This tutorial explains what an orthogonal projection is in linear algebra. Further, it provides proof that the difference between a vector and a subspace is orthogonal to that subspace.
Let’s define two vectors, \(\vec{X} \) and \(\vec{Y} \), and we want to find the shortest distance between \(\vec{Y} \) and the subspace defined by the span of \(\vec{X} \).
To simplify the discussion, we use the 2-dimensional space for visualization.
\( \vec{X}=\left[\begin{array}{ccc}
3\\
2 \end{array}
\right]\)
\( \vec{Y}=\left[\begin{array}{ccc}
1\\
3 \end{array}
\right]\)

Further, we name \( L \) the subspace defined by the span of the vector \(\vec{X} \). The projection of \(\vec{Y} \) → onto \( L \) is the closest point on \( L \) to \(\vec{Y} \).

Intuitively, the shortest distance between these two points is orthogonal to the space \( L \). The proof is provided in the next section.
\( ( \hat{Y}-\vec{Y} ) \cdot \vec{X} = 0 \)
\( ( c \vec{X}-\vec{Y} ) \cdot \vec{X} = 0 \)
We can further get the following:
\( c \vec{X} \cdot \vec{X} – \vec{Y} \cdot \vec{X}= 0 \)
Further,
\( c = \frac{\vec{Y} \cdot \vec{X}}{\vec{X} \cdot \vec{X}} \)
Note that, the doct product \( \cdot \) means that \( \vec{X} \cdot \vec{Y} =x_1*y_1+…+ x_n*y_n \).
Proof
This section provides proof that the shortest distance between a point and a space is that the line connecting the point and the space is orthogonal to that space.
In particular, since \( \hat{Y} =c X \), we know that \( \hat{Y} \) is on space of \( L \).

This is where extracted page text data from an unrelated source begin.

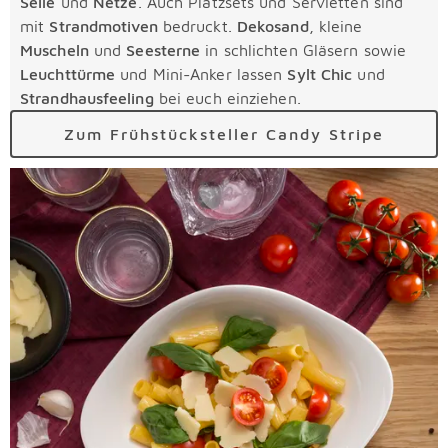
Seile
und
Netze
. Auch Platzsets und Servietten sind
mit
Strandmotiven
bedruckt.
Dekosand
, kleine
Muscheln
und
Seesterne
in schlichten Gläsern sowie
Leuchttürme
und Mini-Anker lassen
Sylt Chic
und
Strandhausfeeling
bei euch einziehen.
Zum Frühstücksteller Candy Stripe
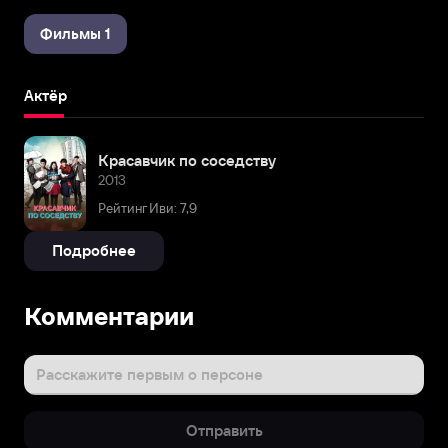
Фильмы 1
Актёр
Красавчик по соседству
2013
Рейтинг Иви: 7,9
Подробнее
Комментарии
Расскажите первым о персоне
Отправить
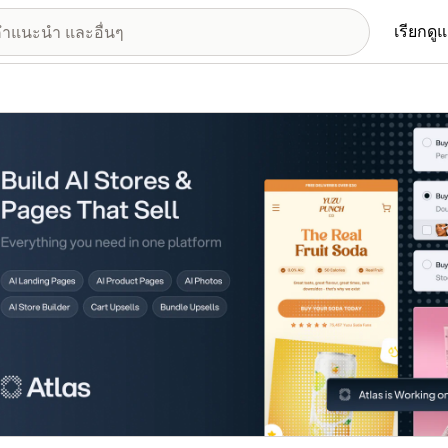
เรียกดู
อรีรูปภาพที่แสดง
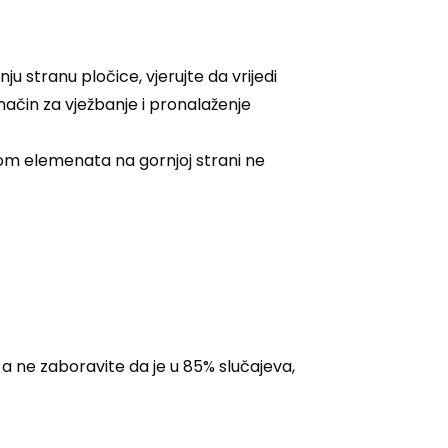
stranu pločice, vjerujte da vrijedi
 način za vježbanje i pronalaženje
om elemenata na gornjoj strani ne
a ne zaboravite da je u 85% slučajeva,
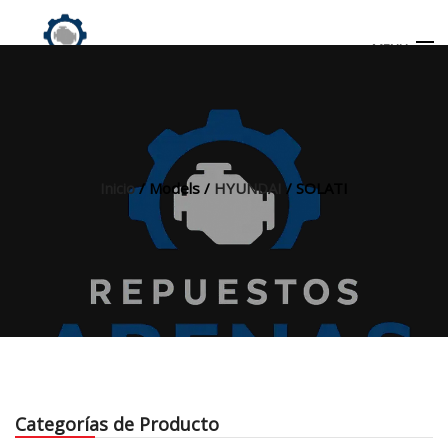
MENU
Búsqueda
de
productos
Inicio
/ Models /
HYUNDAI
/ SOLATI
INICIO
TIENDA
MI CUENTA
Categorías de Producto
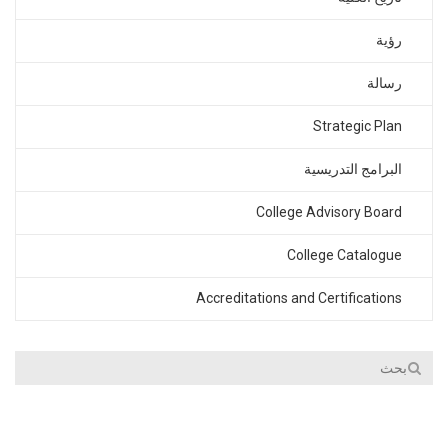
رؤﯾﺔ
رﺳﺎﻟﺔ
Strategic Plan
البرامج التدريسية
College Advisory Board
College Catalogue
Accreditations and Certifications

However, we do not know the exact location of \( \hat{Y} \). To determine the location of \( \hat{Y} \), it is to equivalently determine the value of c.

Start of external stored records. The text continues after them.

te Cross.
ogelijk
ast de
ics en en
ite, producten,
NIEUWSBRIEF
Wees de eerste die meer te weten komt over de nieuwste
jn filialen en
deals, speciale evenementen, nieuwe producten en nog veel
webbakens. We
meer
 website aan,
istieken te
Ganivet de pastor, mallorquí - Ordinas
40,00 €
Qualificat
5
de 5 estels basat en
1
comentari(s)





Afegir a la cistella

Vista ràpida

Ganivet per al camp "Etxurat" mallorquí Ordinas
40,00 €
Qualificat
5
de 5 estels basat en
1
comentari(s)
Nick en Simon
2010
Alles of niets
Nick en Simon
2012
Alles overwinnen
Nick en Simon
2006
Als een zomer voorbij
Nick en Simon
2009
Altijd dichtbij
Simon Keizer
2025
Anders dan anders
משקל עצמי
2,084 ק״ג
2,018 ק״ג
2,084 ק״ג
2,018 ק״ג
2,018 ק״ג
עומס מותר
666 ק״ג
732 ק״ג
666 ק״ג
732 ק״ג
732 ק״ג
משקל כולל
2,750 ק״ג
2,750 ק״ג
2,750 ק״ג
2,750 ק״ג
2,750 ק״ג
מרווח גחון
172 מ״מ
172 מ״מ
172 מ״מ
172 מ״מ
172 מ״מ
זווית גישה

And, we target the make the difference between \( Y \) and \( \hat{Y} \) is minimal. Thus,
min | \( \hat{Y} – Y \)|
We can then just use the Euclidean distance to measure it. Thus, we can get the following.
min \( \sqrt{ \sum_{i} (\hat{Y_i} -Y_{i})^2 } =\sqrt{ \sum_{i} ( cX_{i} – Y_{i} )^2 } \)
Given the monotonicity, we can remove the square root notation and get the following.
min \( \sum_i (cX_{i} – Y_{i} )^2 \)
The function above has a quadratic with respect to c, and thus it has the minimum value when calculating the first-order derivative.
\( \frac{d}{dc} \sum_i (cX_{i}-Y_{i})^2 =0 \)
We can thus get the following.
\( \begin{align} \frac{d}{dc} \sum_i (cX_{i}-Y_{i})^2 &= \sum_i 2 X_{i} (cX_{i}-Y_{i}) \\ &=2 \sum_i X_{i} (cX_{i}-Y_{i}) \\ &= 2 \sum_i ( cX_{i} X_{i}-X_{i}Y_{i}) \end{align} \)
Thus, we can further get the following.
\( 2 \sum_i ( cX_{i} X_{i}-X_{i}Y_{i}) =0 \)
Thus, we remove the \( \sum \) notation by using vector dot product format.
\( cX^{T} \cdot X -X^T \cdot Y =0 \) [eq. 1]
Based on eq. 1, we can get eq. 2, which means that the vector of \( \hat{Y} – Y \) is orthogonal to the space of \( L\), which is defined by the vector of X. That is, the vector \( Y – \hat{Y} \) and \( L\) are perpendicular to each other (i.e., 90 degrees).
\( X^{T} \cdot (c X-Y) =0 \)
\( X^{T} \cdot (\hat{Y}-Y) =0 \) [eq. 2]

Further, from eq. 1, we can also get the value of c.
\( c= (X^{T} \cdot X)^{-1} \cdot X^{T} \cdot Y \)
Thus,
\( \hat{Y}=c X= X c = X \cdot (X^{T} \cdot X)^{-1} \cdot X^{T} \cdot Y = P \cdot Y \)
where,
\( P = X \cdot (X^{T} \cdot X)^{-1} \cdot X^{T} \)
Note that, P is a square matrix, and you can easily prove the following two properties of P.
\( P^2 = P \)
\( P^T = P \)
Thus, P is an orthogonal projection matrix (Wikipedia) since P2 = p = pT. Thus, this tutorial provides proof that the shortest distance between a vector arrow point and a subspace is through a line that is orthogonal to that subspace.